Task statement =>
From the data below, set down exactly the lines between the one holding "is no significant" and the one holding "cells display medium", inclusive, and no others.

*** Supplied data ***

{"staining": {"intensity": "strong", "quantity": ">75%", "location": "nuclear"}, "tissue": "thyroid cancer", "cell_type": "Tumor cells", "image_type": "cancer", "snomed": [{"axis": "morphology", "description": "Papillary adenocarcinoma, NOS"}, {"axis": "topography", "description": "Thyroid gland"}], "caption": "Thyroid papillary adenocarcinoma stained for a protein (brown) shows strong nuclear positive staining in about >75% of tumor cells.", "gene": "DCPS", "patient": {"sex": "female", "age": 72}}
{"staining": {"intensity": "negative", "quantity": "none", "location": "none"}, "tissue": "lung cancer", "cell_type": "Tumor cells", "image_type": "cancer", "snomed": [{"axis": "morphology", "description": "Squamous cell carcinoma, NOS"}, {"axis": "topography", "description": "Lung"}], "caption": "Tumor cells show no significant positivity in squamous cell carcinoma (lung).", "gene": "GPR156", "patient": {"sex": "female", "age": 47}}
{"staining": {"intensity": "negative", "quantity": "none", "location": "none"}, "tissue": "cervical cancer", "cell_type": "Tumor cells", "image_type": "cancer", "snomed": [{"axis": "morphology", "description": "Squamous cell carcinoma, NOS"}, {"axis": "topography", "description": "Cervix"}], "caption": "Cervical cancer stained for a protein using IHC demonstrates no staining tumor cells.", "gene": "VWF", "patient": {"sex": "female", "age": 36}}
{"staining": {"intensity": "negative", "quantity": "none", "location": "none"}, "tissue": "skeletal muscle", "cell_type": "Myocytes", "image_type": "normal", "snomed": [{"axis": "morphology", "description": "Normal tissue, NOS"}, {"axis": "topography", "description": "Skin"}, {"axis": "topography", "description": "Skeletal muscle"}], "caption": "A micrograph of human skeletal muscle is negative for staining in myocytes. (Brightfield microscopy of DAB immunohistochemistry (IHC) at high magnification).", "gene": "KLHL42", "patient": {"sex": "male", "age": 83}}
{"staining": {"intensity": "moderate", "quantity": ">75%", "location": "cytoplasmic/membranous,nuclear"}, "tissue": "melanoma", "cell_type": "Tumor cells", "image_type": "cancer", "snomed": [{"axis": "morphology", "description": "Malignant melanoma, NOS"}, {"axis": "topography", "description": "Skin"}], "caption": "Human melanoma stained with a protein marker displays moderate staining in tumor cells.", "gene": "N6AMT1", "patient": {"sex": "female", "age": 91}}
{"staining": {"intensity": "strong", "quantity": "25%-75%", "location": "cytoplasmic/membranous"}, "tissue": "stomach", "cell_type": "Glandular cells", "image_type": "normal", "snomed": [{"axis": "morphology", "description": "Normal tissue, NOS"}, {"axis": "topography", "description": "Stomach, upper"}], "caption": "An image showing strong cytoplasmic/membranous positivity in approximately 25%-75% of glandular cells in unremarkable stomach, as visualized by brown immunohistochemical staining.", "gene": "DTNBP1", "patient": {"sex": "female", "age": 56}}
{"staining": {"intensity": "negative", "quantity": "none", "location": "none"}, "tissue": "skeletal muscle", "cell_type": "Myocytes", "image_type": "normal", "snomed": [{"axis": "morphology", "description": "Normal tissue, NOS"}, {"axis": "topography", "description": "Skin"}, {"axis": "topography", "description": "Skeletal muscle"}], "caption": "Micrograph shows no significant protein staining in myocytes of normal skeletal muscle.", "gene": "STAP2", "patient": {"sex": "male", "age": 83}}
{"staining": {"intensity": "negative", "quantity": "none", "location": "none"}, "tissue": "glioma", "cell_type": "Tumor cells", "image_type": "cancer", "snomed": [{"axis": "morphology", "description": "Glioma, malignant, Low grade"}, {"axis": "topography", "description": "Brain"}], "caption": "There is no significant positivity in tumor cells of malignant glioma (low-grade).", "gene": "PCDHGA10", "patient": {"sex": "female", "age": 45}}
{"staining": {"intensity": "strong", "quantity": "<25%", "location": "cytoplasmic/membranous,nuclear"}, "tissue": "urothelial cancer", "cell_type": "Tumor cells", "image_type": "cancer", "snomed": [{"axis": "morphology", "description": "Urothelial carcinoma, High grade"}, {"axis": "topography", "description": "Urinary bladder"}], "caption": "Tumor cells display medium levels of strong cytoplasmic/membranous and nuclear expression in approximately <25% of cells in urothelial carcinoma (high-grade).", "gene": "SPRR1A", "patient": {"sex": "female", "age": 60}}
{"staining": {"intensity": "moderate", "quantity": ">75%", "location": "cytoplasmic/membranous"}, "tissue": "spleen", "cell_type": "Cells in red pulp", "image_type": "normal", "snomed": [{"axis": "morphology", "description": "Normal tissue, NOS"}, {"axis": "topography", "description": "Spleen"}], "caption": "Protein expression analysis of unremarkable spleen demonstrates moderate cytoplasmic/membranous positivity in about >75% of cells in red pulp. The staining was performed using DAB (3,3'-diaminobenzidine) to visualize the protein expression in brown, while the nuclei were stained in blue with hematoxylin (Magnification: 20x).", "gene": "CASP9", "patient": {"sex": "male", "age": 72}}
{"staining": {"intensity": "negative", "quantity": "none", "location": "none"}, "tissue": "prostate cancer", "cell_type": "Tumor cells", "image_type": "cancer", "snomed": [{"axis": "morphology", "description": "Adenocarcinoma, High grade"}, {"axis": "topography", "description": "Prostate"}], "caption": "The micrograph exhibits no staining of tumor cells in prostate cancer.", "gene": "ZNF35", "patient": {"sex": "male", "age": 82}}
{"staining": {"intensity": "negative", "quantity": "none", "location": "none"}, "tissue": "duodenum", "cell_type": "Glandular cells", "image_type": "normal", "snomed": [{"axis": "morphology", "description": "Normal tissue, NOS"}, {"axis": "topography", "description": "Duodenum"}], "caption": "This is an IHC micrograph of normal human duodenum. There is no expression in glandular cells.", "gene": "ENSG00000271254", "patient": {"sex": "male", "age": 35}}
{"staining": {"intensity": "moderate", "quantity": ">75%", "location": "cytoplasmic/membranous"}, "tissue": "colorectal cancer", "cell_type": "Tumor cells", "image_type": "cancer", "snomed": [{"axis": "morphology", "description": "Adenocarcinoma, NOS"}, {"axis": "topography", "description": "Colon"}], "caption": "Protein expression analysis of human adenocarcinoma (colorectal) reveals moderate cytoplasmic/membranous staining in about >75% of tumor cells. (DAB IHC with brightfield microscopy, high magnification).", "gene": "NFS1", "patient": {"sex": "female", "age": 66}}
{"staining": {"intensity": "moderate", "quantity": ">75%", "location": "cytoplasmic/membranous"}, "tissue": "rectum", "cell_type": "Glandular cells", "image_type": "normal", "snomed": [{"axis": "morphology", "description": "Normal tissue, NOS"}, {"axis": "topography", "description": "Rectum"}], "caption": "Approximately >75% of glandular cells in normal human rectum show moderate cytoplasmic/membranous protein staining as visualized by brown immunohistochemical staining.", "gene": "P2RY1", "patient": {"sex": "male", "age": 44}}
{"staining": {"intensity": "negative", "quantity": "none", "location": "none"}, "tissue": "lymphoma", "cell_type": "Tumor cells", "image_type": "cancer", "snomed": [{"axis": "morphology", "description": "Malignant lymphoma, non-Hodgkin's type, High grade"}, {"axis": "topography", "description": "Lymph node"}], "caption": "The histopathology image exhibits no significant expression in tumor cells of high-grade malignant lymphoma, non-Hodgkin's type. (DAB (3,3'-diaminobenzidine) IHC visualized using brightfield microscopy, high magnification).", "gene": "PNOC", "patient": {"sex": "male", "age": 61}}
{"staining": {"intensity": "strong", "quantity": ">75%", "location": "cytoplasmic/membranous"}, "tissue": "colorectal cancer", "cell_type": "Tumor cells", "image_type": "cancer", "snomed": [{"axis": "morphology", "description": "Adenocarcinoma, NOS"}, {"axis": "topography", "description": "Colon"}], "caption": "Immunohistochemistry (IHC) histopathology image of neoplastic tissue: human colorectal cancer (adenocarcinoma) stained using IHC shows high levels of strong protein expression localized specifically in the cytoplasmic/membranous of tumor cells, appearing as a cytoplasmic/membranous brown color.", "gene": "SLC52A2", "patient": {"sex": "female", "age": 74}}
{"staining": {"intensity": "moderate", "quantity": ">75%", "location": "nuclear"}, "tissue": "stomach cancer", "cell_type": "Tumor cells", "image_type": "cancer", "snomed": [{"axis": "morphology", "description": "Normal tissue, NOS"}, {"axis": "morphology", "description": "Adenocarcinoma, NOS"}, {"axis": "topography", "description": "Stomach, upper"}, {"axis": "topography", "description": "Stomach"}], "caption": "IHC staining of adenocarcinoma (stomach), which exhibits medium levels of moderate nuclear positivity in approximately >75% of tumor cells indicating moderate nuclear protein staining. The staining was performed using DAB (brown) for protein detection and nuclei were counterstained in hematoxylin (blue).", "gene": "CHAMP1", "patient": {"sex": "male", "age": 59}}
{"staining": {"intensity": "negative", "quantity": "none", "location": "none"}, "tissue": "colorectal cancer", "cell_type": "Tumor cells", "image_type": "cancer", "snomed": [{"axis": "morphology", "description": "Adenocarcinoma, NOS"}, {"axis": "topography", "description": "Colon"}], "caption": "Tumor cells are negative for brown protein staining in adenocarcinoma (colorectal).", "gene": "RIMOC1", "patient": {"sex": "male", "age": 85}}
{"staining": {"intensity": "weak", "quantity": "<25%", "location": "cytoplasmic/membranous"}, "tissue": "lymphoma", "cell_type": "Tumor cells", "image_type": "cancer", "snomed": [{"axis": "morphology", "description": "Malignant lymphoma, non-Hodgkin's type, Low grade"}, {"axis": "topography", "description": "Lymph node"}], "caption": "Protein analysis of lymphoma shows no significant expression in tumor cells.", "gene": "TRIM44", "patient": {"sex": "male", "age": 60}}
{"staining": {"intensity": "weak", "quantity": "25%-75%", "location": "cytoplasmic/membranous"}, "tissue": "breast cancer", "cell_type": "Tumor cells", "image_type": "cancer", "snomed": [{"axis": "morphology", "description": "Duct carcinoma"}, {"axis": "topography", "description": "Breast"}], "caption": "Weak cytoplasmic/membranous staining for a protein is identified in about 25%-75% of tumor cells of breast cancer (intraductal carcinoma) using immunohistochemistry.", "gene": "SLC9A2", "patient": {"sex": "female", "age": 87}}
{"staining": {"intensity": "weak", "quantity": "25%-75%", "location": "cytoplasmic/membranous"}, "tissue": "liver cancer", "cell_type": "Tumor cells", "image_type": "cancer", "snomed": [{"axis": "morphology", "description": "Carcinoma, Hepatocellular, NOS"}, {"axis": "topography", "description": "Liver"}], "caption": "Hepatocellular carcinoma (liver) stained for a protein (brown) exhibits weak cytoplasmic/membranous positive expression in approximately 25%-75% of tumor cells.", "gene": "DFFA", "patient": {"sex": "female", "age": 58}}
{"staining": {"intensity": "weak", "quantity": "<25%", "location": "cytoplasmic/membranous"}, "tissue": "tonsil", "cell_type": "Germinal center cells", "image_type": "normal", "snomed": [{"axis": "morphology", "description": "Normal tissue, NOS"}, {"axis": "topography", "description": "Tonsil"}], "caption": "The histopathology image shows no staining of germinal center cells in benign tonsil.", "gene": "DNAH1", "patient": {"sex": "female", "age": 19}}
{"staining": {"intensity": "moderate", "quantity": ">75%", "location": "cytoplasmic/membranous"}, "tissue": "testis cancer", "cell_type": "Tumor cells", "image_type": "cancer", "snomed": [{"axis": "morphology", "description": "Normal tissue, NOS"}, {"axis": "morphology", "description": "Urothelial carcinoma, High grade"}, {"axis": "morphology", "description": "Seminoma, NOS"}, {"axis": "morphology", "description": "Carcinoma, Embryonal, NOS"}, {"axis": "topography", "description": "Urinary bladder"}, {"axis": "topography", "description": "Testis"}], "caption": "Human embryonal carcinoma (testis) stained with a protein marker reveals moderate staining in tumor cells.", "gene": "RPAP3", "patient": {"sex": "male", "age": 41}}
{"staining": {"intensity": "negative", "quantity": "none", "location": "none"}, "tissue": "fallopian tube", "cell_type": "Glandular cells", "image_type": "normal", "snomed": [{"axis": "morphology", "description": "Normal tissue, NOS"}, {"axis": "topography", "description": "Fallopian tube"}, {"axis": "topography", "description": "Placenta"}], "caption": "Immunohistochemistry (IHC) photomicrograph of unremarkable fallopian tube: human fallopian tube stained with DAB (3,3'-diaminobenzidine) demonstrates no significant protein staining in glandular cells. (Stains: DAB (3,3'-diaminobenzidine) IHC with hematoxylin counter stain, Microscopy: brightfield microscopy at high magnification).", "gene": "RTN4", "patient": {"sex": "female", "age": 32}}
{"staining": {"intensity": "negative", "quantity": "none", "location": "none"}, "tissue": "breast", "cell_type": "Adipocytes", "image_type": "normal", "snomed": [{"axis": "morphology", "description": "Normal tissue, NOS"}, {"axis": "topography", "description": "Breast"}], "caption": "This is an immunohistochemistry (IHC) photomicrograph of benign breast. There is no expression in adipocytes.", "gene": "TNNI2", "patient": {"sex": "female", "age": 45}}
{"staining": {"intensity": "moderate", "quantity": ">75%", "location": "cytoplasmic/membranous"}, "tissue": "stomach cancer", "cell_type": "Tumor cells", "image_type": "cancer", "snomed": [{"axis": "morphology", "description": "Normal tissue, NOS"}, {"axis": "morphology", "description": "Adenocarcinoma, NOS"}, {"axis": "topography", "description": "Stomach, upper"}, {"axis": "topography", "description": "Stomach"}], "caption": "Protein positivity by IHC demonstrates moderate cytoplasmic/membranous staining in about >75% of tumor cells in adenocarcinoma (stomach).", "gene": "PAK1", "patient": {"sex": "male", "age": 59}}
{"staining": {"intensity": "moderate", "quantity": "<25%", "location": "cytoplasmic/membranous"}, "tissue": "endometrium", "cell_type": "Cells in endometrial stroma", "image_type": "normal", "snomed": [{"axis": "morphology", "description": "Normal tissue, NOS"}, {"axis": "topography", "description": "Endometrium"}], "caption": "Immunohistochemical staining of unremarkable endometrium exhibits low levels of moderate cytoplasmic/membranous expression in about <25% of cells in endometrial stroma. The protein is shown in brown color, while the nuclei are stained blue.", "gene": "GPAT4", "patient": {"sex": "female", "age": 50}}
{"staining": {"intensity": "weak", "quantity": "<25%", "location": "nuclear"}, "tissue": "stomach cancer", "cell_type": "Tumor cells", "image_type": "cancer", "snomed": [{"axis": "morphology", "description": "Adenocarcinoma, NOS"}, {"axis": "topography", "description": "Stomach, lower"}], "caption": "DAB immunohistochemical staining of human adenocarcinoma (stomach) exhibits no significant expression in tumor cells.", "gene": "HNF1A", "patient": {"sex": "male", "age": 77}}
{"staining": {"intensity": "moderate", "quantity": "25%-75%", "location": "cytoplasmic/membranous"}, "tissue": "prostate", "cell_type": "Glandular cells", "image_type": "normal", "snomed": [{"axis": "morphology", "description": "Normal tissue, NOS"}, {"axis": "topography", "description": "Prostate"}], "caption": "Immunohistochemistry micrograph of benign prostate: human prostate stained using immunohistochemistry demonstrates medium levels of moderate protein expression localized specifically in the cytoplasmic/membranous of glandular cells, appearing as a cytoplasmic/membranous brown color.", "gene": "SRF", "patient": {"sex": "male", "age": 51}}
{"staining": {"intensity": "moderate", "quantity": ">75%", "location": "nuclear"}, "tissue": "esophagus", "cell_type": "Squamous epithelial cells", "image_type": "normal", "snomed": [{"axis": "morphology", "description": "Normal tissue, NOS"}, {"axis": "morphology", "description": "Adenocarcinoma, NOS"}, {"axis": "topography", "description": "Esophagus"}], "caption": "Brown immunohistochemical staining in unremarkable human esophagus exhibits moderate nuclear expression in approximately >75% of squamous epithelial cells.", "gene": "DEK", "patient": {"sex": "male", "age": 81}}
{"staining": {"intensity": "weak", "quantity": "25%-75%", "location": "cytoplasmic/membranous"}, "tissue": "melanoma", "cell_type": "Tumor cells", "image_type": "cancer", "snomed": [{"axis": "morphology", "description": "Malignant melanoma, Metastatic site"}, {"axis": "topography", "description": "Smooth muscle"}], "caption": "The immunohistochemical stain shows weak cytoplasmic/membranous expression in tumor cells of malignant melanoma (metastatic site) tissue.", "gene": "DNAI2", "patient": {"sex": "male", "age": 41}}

*** End of Supplied data ***

Task response =>
{"staining": {"intensity": "negative", "quantity": "none", "location": "none"}, "tissue": "glioma", "cell_type": "Tumor cells", "image_type": "cancer", "snomed": [{"axis": "morphology", "description": "Glioma, malignant, Low grade"}, {"axis": "topography", "description": "Brain"}], "caption": "There is no significant positivity in tumor cells of malignant glioma (low-grade).", "gene": "PCDHGA10", "patient": {"sex": "female", "age": 45}}
{"staining": {"intensity": "strong", "quantity": "<25%", "location": "cytoplasmic/membranous,nuclear"}, "tissue": "urothelial cancer", "cell_type": "Tumor cells", "image_type": "cancer", "snomed": [{"axis": "morphology", "description": "Urothelial carcinoma, High grade"}, {"axis": "topography", "description": "Urinary bladder"}], "caption": "Tumor cells display medium levels of strong cytoplasmic/membranous and nuclear expression in approximately <25% of cells in urothelial carcinoma (high-grade).", "gene": "SPRR1A", "patient": {"sex": "female", "age": 60}}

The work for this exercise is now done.